Members of the European Parliament have backed plans to extend maternity leave to 20 weeks on full pay, despite opposition from UK business groups and the coalition Government.
Personnel Today reported yesterday that business groups had labelled the European Parliament’s maternity leave proposals “ludicrous and unwelcome”.
Member states will also have to back the plans before they can become law. The UK Government is expected to seek to block the proposals, which are estimated would cost the UK £2.5 billion a year.
Currently, UK employers are required to pay pregnant women six weeks’ salary at 90% of their average earnings, followed by 33 weeks’ statutory maternity pay at £125 per week.
Philip Henson, employment partner at law firm Bargate Murray, is concerned that if the law is passed it could reverse the downward trend of sex discrimination cases.
“I fear that the new law could usher in a return to the shadowy days when some employers were reluctant to employ young women,” he said.
“The law could bring yet another unwelcome glass ceiling for women blocking not only their upward advancement, but also their initial recruitment.”

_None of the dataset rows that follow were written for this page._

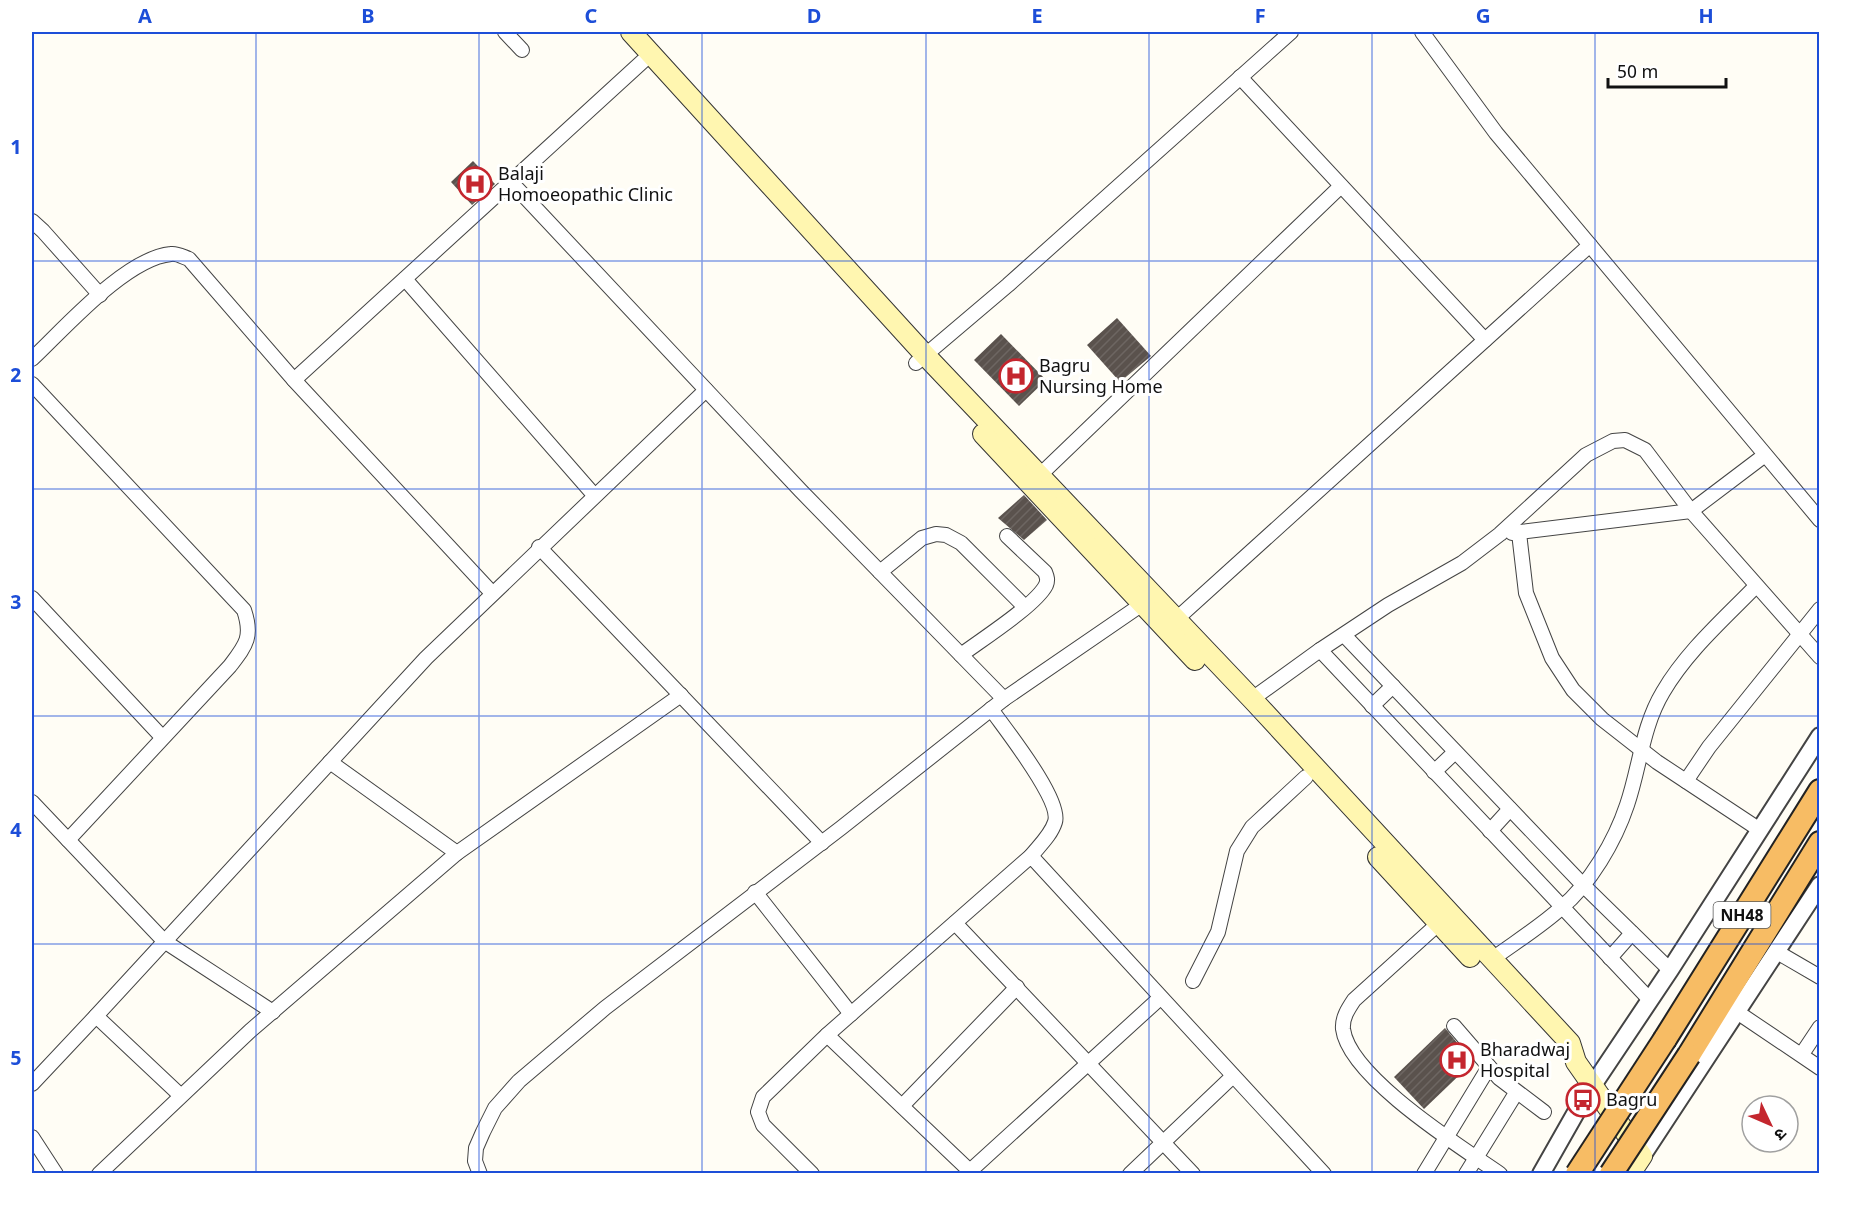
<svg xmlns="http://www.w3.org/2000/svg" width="1851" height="1205" font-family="Georgia,'Noto Sans Devanagari',serif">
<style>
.building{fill:url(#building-hatch)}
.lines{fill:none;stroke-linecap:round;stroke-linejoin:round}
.minor-casing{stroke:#444;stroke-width:16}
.tertiary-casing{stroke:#444;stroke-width:20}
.secondary-casing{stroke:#333;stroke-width:22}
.trunk-casing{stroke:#222;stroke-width:26}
.minor{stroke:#fff;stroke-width:14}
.tertiary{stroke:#fff;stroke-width:16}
.secondary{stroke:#fff6b0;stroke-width:20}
.trunk{stroke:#f7bc64;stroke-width:22}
.trunk-bridge-casing{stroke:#222;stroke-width:26;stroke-linecap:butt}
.trunk-bridge{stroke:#f7bc64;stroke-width:22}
.grid{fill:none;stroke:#1d4ed8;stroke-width:1.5;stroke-opacity:0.55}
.labels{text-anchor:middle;stroke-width:6;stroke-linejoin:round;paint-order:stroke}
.shield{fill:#fff;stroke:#585858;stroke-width:1.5}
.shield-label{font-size:16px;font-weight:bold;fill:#111}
.poi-label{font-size:18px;fill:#111;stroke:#fff;text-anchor:start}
.neatline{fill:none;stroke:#1d4ed8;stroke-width:2}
.grid-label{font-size:20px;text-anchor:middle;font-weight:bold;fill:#1d4ed8}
</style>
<defs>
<pattern id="building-hatch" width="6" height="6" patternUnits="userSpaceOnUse" patternTransform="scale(1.5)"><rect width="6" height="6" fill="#5a524d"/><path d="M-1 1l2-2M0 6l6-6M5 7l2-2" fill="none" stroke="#6d6662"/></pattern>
</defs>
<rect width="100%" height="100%" fill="#fffdf5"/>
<!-- building -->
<g class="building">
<polygon points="473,161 495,184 472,205 451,182"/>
<polygon points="1117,318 1151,356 1120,382 1087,345"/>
<polygon points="1001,334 1046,380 1019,406 974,360"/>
<polygon points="1024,495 1047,520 1024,540 998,518"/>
<polygon points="1445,1028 1473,1062 1424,1109 1394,1077"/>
</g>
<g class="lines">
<!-- minor casing -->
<g class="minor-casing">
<g id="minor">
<polyline points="505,32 522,50"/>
<polyline points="1422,32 1496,133 1820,520"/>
<polyline points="1240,77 1485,340"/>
<polyline points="511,182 801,491 1004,699"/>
<polyline points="32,221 43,231 100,295"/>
<polyline points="405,279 594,495"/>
<path d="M32,359c32,-30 94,-101 139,-105 6,-1 12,3 18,5l105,121"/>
<polyline points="916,363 1008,285 1291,32"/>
<path d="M32,384l212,226c9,27 2,35 -14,56l-162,174"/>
<polyline points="1040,475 1341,186"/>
<polyline points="1512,533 1691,511 1765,455"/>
<polyline points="1519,533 1526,593 1552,658 1573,690 1602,719 1657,762 1760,830"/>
<polyline points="539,547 822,843"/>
<polyline points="880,572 922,538 936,534 946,535 961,543 1025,607"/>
<polyline points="492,593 294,380 643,61"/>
<polyline points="32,598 162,737"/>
<polyline points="1171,624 1590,245"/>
<polyline points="1344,635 1583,885 1670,970"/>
<polyline points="1320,650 1650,1000"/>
<path d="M961,655c20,-15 75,-50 85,-70 2,-5 1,-8 -1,-13l-38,-36"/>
<polyline points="1252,699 1320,650 1388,605 1462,563 1500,534 1586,455 1613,441 1625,440 1645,450 1691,511 1820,657"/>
<polyline points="1372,706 1393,686"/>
<path d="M991,709c14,20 71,91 64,113 -4,13 -16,24 -24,34"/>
<polyline points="330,762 457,853"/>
<polyline points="1434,772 1455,752"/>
<polyline points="1686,781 1709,747 1820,609"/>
<polyline points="32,802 164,941 273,1012"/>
<polyline points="1490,831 1510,809"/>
<polyline points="755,892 851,1014"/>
<polyline points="955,923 1193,1174"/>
<path d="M1438,924l-84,76c-6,9 -12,18 -11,29 6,48 118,118 157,145"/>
<polyline points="1777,952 1820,977"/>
<polyline points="1610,958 1632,933"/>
<path d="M1491,960c23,-17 49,-33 70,-52 29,-24 54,-67 66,-103 13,-38 15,-78 36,-113 24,-41 61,-73 93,-106"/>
<polyline points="1193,981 1218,932 1237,851 1252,827 1306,777"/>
<polyline points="1737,1012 1820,1068"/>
<polyline points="1454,1026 1499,1078 1544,1112"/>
<polyline points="827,1035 973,1174"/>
<polyline points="1802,1054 1820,1027"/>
<polyline points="32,1084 96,1016"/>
<polyline points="180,1095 96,1016 426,658 706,390"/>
<polyline points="902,1106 1017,987"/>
<polyline points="32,1137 56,1174"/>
<polyline points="970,1171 1160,998"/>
<polyline points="99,1174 250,1031 457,853 681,695"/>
<polyline points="480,1174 475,1161 476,1148 483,1132 495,1108 519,1081 605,1008 841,828 1004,699 1141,605"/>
<polyline points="812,1174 763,1125 758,1112 763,1097 827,1035 1031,856 1324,1174"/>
<polyline points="1130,1174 1233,1076"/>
<polyline points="1424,1174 1489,1067"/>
<polyline points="1466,1174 1516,1093"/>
</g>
</g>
<!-- tertiary casing -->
<g class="tertiary-casing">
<g id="tertiary">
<polyline points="1642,1156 1820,885"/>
<polyline points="1541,1174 1583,1100 1670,970 1820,736"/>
</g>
</g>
<!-- secondary casing -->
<g class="secondary-casing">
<g id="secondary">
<polyline points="631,32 925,355 1252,699 1570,1043 1576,1062 1642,1156 1630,1174"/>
<polyline points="983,434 1195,660"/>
<polyline points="1378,857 1470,957"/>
</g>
</g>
<!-- trunk casing -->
<g class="trunk-casing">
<g id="trunk">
<polyline points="1665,1039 1820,791"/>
<polyline points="1689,1055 1820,843"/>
</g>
</g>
<!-- minor -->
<use href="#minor" class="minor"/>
<!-- tertiary -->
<use href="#tertiary" class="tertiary"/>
<!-- secondary -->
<use href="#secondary" class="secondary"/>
<!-- trunk -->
<use href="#trunk" class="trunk"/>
<!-- trunk-bridge casing -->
<g class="trunk-bridge-casing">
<g id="trunk-bridge">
<polyline points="1577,1174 1665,1039"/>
<polyline points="1611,1174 1689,1055"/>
</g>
</g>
<!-- trunk-bridge -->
<use href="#trunk-bridge" class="trunk-bridge"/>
</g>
<!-- grid -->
<path class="grid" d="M256,32v1142M479,32v1142M702,32v1142M926,32v1142M1149,32v1142M1372,32v1142M1595,32v1142M32,261h1788M32,489h1788M32,716h1788M32,944h1788"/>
<!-- icons -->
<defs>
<g id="hospital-ring" transform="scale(1.725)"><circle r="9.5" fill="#fff" stroke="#c4262e" stroke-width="1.5"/><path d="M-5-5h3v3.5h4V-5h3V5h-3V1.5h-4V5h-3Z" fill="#c4262e"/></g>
<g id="bus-ring" transform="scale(1.725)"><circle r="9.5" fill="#fff" stroke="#c4262e" stroke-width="1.5"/><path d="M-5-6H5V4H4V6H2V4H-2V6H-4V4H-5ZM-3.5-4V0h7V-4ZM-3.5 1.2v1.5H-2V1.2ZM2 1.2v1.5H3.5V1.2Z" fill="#c4262e"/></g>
</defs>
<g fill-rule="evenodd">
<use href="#hospital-ring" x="475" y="184"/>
<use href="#hospital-ring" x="1016" y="376"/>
<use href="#hospital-ring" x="1457" y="1060"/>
<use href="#bus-ring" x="1583" y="1100"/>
</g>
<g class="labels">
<!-- shield labels -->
<rect class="shield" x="1713.5" y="902" width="57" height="26" rx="4.5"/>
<g class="shield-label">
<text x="1742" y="921">NH48</text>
</g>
<!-- poi labels -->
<g class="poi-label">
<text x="498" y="180">Balaji<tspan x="498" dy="21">Homoeopathic Clinic</tspan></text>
<text x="1039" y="372">Bagru<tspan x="1039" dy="21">Nursing Home</tspan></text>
<text x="1480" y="1056">Bharadwaj<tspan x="1480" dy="21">Hospital</tspan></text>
<text x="1606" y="1106">Bagru</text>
</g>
</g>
<!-- border -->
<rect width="1851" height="1205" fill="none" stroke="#ffffff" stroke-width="66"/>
<!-- north arrow -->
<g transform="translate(1770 1124) rotate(134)"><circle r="28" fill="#ffffff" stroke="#a0a0a0" stroke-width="1.5"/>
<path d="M0-4.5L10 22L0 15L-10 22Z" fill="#c4262e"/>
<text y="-9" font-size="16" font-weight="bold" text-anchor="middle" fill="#111111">उ</text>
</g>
<!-- scale -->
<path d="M1608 78v9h118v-9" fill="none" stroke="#111111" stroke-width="3"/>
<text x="1617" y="78" font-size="18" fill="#111111" stroke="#ffffff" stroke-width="4.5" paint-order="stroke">50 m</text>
<rect x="33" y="33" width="1785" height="1139" class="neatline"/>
<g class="grid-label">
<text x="145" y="23">A</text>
<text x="368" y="23">B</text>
<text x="591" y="23">C</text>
<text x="814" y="23">D</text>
<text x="1037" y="23">E</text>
<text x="1260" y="23">F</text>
<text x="1483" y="23">G</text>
<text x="1706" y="23">H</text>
<text x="16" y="154">1</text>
<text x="16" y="382">2</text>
<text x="16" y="609">3</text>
<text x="16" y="837">4</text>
<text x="16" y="1065">5</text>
</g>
</svg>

However, the TUC has argued that better maternity rights result in more women returning to work after childbirth.
TUC head of employment rights Sarah Veale said: “Poorly paid maternity leave risks women feeling pressurised to go back sooner than they are ready to do so, which can mean having to accept jobs with lower status and pay or dropping out altogether.
“The UK economy loses £23 billion every year by failing to utilise women’s skills. Extending maternity leave will help tackle this waste.”

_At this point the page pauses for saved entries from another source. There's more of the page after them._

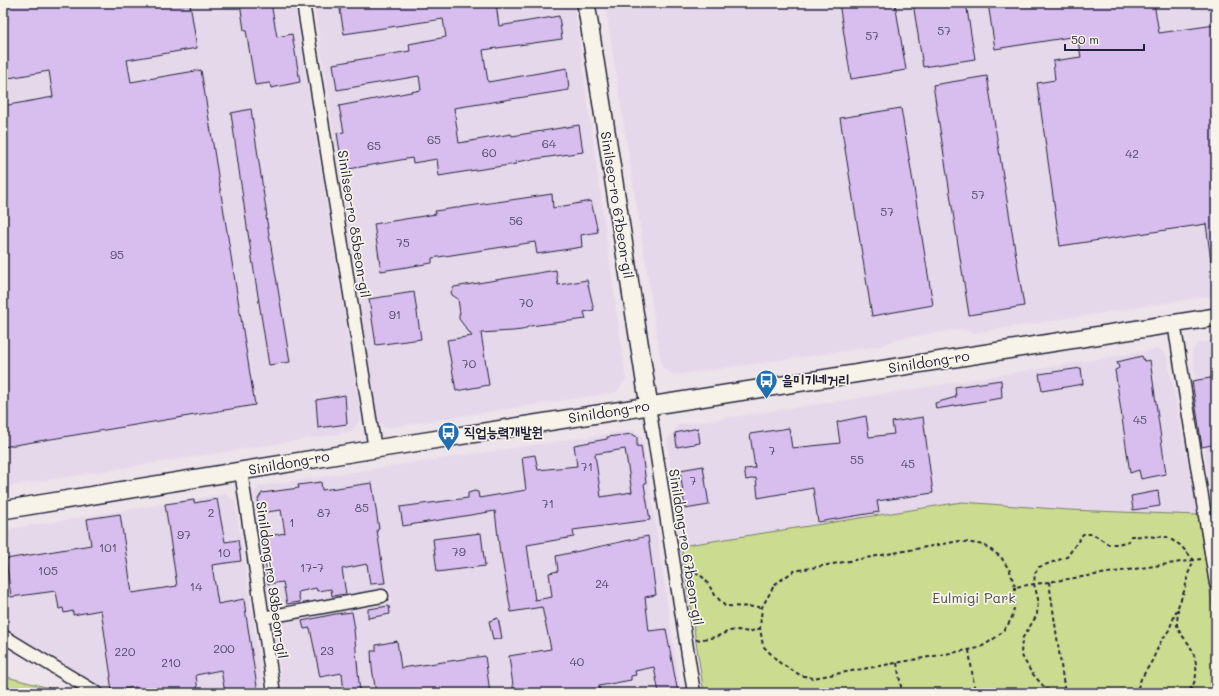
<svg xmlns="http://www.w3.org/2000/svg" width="1219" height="696" viewBox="0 0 1219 696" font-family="Mali,'Poor Story',sans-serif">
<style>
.built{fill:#e6d8eb}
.green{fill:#cbdc90;stroke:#767f66}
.building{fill:#d7beee;stroke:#22223b;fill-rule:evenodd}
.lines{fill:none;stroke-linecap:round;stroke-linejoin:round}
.street-casing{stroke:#22223b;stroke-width:15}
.secondary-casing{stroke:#22223b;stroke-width:20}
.path{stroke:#22223b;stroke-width:2;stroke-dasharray:4 3;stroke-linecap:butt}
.street{stroke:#f7f3e8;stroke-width:12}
.secondary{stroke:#f7f3e8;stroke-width:17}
.labels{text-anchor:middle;stroke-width:3.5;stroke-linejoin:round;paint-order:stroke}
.number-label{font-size:12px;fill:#4f4968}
.street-label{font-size:14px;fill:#22223b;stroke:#f7f3e8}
.poi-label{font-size:14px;font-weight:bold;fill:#22223b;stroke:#f7f3e8;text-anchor:start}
.park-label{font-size:14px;fill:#4c5050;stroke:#f7f3e8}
</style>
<rect width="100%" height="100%" fill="#ede3ea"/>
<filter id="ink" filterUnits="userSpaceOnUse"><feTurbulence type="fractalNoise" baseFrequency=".025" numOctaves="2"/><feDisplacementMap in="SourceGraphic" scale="8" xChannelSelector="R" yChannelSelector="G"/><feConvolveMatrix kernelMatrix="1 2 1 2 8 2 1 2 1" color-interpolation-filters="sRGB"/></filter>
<g filter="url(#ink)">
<!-- built -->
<path class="built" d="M3,3H294L361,418L351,432L3,487Z
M314,3H574L626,379L617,392L385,428L378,421Z
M605,3H1216V295L974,333L962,329L896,339L881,346L674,375L662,368Z
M1216,340V528L1211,498L1192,351L1198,343Z
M1159,349L1167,356L1198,515L1069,510L962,502L681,546L667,440L678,425L866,397Z
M633,430L642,435L681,693H283L275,631L281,622L392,603L390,588L277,608L270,603L254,493L259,486Z
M225,494L235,501L264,693H107L3,628V530Z"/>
<!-- green -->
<path class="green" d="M962,502L1069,510L1198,515L1216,627V693H704L681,546Z
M3,676L68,693H69H3Z"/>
<!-- building -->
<path class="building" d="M3,3H190L197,48L127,60L131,82L201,70L255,405L3,447V106L53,97L49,71L3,79Z
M240,3H271L277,37L292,34L300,82L271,88L270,83L255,85L246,30H244Z
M339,3H496L499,26L559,16L562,39L483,50L488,82L567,68L569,90L454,108L459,143L511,134L512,136L579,125L583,152L515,162L516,164L463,172L439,176L437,159L413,163L412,158L343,170L337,133L344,132L339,106L421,90L419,76L337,90L333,64L410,51L409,44L446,37L443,19L344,34Z
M839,3H895L906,70L851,79Z
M913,3H966L975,59L923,67Z
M988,3H1154L1159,33L1215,25L1216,32V260L1211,261L1206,224L1060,246L1037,83L1055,80L1053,61L1081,57L1077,36L995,49Z
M987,76L1024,306L969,315L933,85Z
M901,108L933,305L872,316L840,118Z
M251,109L267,216H266L290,362L269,365L247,227L231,113Z
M552,194L553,208L591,201L598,232L581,235L582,247L537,254L535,242L432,258V263L381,271L374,224L436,214L435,211Z
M556,270L558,285L587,280L594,310L584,312L586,319L530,326L522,330L513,331L496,332L481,333L489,385L456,391L447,340L472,336L459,319V315L460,313L458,299L452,295L451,292L453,289L454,287Z
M414,292L421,339L376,345L369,299Z
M1142,356L1144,361L1150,360L1166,474L1141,479L1139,470L1130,473L1115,370L1119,368L1117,362Z
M1081,368L1083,384L1042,391L1039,374Z
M1216,377V444L1202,447L1192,381Z
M1001,380L1002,398L936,409L935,403L956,397L955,387Z
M345,395L347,424L318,428L316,400Z
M866,416L869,437L894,434L892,422L923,417L933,493L877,501L879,512L818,522L813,488L758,498L756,478L746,480L744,469L755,468L750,434L789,428L792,448L840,443L837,422Z
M698,428L700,443L677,447L675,433Z
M632,434L637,437V447L641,446L646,483L644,484L650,520L573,530L574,537L527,545L535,600L552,597L549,573L558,571L556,556L648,536L656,595L645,597L649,631L666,629L678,693H659L654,667L635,671L636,675L631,676V680L599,686L600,693H514L509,656L551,649L542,607L511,612L501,553L500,554L495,511L403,526L400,507L468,498V493L475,491L478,492L479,498L526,490L522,457L535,455L538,470L577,466L574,445L607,439V437ZM625,449L632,492L601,497L595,454Z
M703,466L709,505L685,509L680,470Z
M321,482L322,490L372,483L379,529L377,530L385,583L370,584L367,564L342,569L346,594L332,596L331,589L317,591L316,588L298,592L300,602L287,604L283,582L268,584L264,552H265L263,537L285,533L281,510L260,513L258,499L262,493L299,488L298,485Z
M1158,491L1160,506L1133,510L1131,496Z
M217,499L225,542L238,540L241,561L212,565L218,604L244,599L246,615L258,693H225L221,670L196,675L198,693H179V691L170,693H137L136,687L112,691L110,677H111L101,610L73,615V611L64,613L63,608L59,609L56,591L11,597L6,559L91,545L87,519L120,514L132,593L177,586L165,504L194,500V503Z
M481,533L485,566L437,572L433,539Z
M389,606L390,614L368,618V609Z
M352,612L355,629H354L360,693H344L342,673L320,677L310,628L304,629L302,621L335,614Z
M498,618L502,638L493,640L489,621Z
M397,641L401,668L485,656L490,693H468V691L452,693H376L372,668L371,651H376V645Z"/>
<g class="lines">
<defs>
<path id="street" d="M303,3L375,449
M1174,323L1216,584
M649,406L694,693
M241,471L274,693
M262,618L382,596
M3,636L97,693"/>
<path id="secondary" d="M586,3L649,406
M3,510L375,449L1216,317"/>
</defs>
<!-- street casing -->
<use href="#street" class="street-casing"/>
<!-- secondary casing -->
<use href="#secondary" class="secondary-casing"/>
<!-- path -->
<path class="path" d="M688,571L697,573L705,579L715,595L725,606L762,607
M1049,582L1065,693
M1015,587C1015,597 1015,613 1010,621C1004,633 990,642 979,648L813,678L800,675L780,663L763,646L760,628L762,607L775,584L794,571L960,541L984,545L1001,557L1010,571L1015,587L1201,559
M1178,609C1178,614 1177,620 1177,625C1179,634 1186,639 1190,646C1198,659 1200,684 1186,693
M696,640L716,637L729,631L738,630L749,632L760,628
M969,650L975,693
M897,663L902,693
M1056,693H1052L1045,688L1031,672L1021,654L1022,639L1037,615L1038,599L1034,584L1035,573L1039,567L1067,557L1083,534H1093L1108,544H1118L1129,541L1131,536L1167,537L1180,545L1194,560L1188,574L1185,589L1174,617L1169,630L1160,643L1152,661L1141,679L1136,693"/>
<!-- street -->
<use href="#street" class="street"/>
<!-- secondary -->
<use href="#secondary" class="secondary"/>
</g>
</g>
<!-- icons -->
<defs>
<symbol id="bus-pin" viewBox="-11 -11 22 30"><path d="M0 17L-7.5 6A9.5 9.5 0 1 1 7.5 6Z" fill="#1f6fb2" stroke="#f7f3e8"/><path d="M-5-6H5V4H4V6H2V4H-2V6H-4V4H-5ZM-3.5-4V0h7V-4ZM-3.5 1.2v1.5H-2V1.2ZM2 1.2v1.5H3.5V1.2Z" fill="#fff"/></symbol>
</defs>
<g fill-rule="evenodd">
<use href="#bus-pin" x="754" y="368" width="25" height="34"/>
<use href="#bus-pin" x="436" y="420" width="25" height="34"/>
</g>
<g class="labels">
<!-- number labels -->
<g class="number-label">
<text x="944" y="35">57</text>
<text x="872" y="40">57</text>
<text x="434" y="144">65</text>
<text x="549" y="148">64</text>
<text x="374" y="150">65</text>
<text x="489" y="157">60</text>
<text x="1132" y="158">42</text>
<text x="978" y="199">57</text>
<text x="887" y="216">57</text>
<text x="516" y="225">56</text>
<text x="403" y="247">75</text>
<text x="117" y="259">95</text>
<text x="526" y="307">70</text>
<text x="395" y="319">91</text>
<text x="469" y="368">70</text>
<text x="1140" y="424">45</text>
<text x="772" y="455">7</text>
<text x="857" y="464">55</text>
<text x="908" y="468">45</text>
<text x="587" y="471">71</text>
<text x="693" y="485">7</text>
<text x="548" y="508">71</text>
<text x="362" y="512">85</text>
<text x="211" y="517">2</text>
<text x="324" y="517">87</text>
<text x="292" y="527">1</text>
<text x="184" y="539">97</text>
<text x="108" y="552">101</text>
<text x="459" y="556">79</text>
<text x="224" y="557">10</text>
<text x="312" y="572">17-7</text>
<text x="48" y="575">105</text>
<text x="602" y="588">24</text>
<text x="196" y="591">14</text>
<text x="224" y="653">200</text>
<text x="327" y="655">23</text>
<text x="125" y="656">220</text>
<text x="577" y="666">40</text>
<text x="171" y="667">210</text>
</g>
<!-- street labels -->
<g class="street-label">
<text transform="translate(617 205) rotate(81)" y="5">Sinilseo-ro 67beon-gil</text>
<text transform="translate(354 224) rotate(81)" y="5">Sinilseo-ro 85beon-gil</text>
<text transform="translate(929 362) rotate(-9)" y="5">Sinildong-ro</text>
<text transform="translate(609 412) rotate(-9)" y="5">Sinildong-ro</text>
<text transform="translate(289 463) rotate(-10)" y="5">Sinildong-ro</text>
<text transform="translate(686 547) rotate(81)" y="5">Sinildong-ro 67beon-gil</text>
<text transform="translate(272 580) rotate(82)" y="5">Sinildong-ro 93beon-gil</text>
</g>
<!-- poi labels -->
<g class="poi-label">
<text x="782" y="385">을미기네거리</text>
<text x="464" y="437">직업능력개발원</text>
</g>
<!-- park labels -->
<g class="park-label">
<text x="974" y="603">Eulmigi Park</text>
</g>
</g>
<!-- margin -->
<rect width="1219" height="696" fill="none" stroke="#f7f3e8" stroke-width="16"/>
<rect x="8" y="8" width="1203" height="680" fill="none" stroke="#22223b" stroke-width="1.5" filter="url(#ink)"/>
<!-- scale -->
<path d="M1065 44v6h79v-6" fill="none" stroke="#22223b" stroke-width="2"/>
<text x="1071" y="44" font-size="12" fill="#22223b" stroke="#f7f3e8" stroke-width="3" paint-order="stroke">50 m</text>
</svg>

Mary Honeyball MEP, Labour spokesperson in the European Parliament Women’s Rights Committee, has described the proposals as a backward step, hitting the UK’s least well off. In an article on the Guardian she highlighted that a woman on the minimum wage would be around £650 worse off under the new proposals than under the current UK system.
The European Parliament vote on extending matenity leave to 20 weeks resulted in 327 in favour and 320 against. On the issue of full pay during this period, 354 MEPs voted for and 308 against.